課題一覧:
1. 引越の日記の「朝飯もそこそこにクロネコヤマト部隊が登場。」から「ョン工事がうるさくて・・・」」までを、「クロネコヤマト部隊」を「引越業者の一行」に置き換えて書き直してください。
2. 引越の日記について、次の問いに答えてください。
(a) 片づけた仕事道具は段ボール何箱になりましたか。
(b) 作業は何時に始まりましたか。
(c) 前回はどこからどこへ引っ越しましたか。

----- 本文抜粋

2月10日

2004-02-10 mardi

いよいよ引越。
早起きしてばたばたと机の周りの「さしせまった仕事グッズ」だけ片づける。
段ボール5箱になってしまった。
朝飯もそこそこにクロネコヤマト部隊が登場。
このメンバーは前回と同じひとたちである。
前回御影から芦屋に引っ越してきたときのクロネコのみなさんが今回もなぜかごいっしょなのである。
「もう出られるんですか?」
と怪訝な顔をする。
「別に私が引越マニアというんじゃなくて(そうだが)、マンション工事がうるさくて・・・」
と必死に言い訳をする。
9時スタート。
私は台所を片づける。
前回の教訓で、台所は他人に荷造りされると「ゴミ」を梱包されて、引っ越し先まで「ゴミ」を運ぶという経済行為として問題のおおい事態が発生することがわかったので、自分でやる。

----------
----- 提供データ

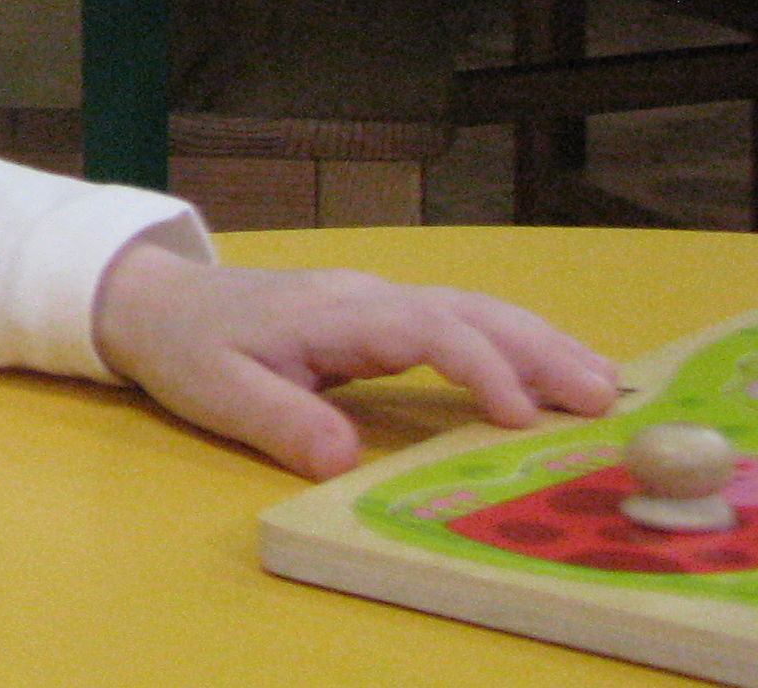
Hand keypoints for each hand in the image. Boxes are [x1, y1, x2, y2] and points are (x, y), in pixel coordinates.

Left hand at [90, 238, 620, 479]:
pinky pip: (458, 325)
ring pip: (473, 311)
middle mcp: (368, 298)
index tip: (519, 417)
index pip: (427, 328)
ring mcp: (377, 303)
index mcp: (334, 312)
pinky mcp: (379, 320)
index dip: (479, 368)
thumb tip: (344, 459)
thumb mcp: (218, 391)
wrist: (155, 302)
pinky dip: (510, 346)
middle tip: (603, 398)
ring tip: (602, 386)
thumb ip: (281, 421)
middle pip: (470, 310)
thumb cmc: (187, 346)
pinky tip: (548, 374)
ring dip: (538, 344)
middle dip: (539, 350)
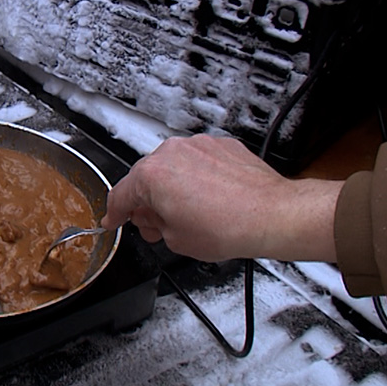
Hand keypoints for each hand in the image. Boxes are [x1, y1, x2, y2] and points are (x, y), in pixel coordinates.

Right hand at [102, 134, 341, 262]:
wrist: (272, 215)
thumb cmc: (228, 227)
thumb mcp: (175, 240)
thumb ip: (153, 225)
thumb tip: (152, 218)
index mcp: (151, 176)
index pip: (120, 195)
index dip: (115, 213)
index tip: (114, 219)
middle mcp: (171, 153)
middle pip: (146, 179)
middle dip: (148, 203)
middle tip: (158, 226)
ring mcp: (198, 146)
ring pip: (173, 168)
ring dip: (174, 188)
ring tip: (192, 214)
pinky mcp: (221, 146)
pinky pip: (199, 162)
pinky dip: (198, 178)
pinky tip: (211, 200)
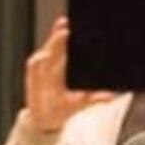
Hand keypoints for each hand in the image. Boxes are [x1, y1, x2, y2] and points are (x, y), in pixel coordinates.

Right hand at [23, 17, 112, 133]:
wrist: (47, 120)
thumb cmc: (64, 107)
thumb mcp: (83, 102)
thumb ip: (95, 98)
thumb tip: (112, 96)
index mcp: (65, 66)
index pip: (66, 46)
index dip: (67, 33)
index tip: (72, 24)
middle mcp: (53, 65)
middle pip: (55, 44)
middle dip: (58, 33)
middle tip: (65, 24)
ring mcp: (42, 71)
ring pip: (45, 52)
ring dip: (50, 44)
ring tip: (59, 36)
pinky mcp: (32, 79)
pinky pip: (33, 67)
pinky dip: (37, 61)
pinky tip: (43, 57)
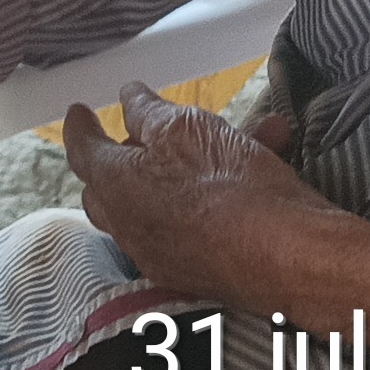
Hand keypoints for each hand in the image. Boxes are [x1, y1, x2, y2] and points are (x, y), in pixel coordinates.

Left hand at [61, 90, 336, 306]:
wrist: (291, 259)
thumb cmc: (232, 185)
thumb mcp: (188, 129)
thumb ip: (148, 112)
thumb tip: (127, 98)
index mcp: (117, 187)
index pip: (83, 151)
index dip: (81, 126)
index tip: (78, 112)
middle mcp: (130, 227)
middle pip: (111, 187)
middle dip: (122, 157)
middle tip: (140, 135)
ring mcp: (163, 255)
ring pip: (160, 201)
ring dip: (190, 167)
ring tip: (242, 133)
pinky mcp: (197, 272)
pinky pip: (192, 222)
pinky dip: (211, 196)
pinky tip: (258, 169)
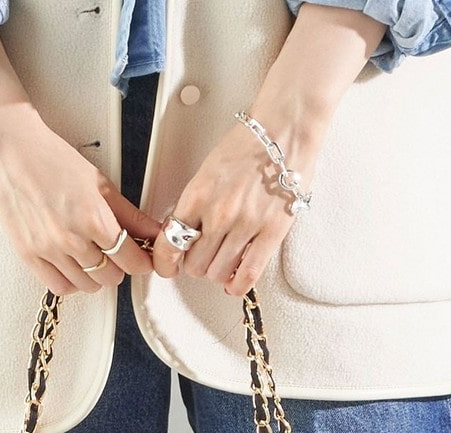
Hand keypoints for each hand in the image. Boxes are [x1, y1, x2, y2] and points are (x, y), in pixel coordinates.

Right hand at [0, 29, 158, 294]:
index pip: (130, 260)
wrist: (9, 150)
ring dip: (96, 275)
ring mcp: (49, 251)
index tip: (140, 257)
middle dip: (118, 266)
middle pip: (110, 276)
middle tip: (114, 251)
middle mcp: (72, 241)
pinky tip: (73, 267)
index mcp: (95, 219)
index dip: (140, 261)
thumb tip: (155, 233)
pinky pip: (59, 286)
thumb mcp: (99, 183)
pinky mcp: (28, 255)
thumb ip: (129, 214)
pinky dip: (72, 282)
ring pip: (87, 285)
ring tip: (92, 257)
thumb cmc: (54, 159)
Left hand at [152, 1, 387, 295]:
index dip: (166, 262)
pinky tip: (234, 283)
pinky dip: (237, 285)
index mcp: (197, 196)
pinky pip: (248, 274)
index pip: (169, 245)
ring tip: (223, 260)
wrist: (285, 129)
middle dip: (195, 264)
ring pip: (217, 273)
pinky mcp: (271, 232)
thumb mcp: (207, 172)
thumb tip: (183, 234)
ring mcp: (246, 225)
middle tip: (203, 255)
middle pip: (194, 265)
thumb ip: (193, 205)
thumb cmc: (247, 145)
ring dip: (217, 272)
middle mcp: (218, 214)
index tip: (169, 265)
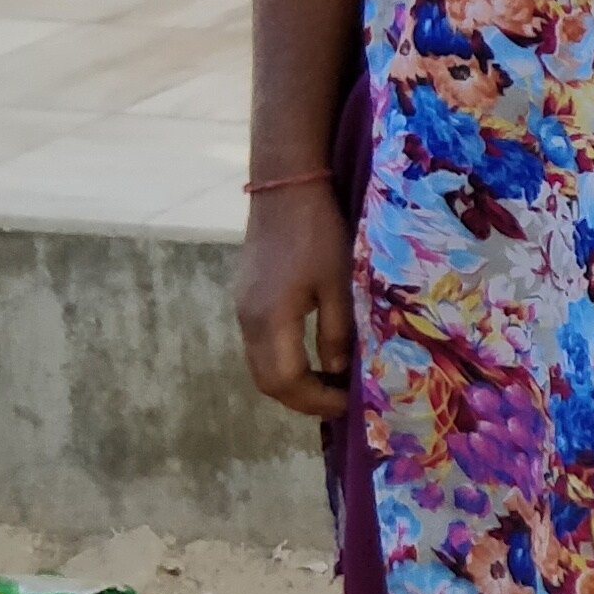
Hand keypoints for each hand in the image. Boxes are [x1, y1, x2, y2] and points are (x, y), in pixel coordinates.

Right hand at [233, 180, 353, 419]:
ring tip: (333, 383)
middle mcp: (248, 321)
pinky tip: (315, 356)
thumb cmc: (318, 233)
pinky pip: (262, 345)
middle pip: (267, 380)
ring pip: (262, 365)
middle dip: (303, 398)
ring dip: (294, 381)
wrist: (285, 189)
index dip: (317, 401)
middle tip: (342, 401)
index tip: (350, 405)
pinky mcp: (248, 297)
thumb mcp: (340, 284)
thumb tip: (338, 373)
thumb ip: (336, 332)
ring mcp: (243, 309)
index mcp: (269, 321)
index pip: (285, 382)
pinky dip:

----------

解答例:
1.
朝飯もそこそこに引越業者の一行が登場。
このメンバーは前回と同じひとたちである。
前回御影から芦屋に引っ越してきたときのクロネコのみなさんが今回もなぜかごいっしょなのである。
「もう出られるんですか?」
と怪訝な顔をする。
「別に私が引越マニアというんじゃなくて(そうだが)、マンション工事がうるさくて・・・」

2.
(a) 5箱です。
(b) 9時です。
(c) 御影から芦屋へ引っ越しました。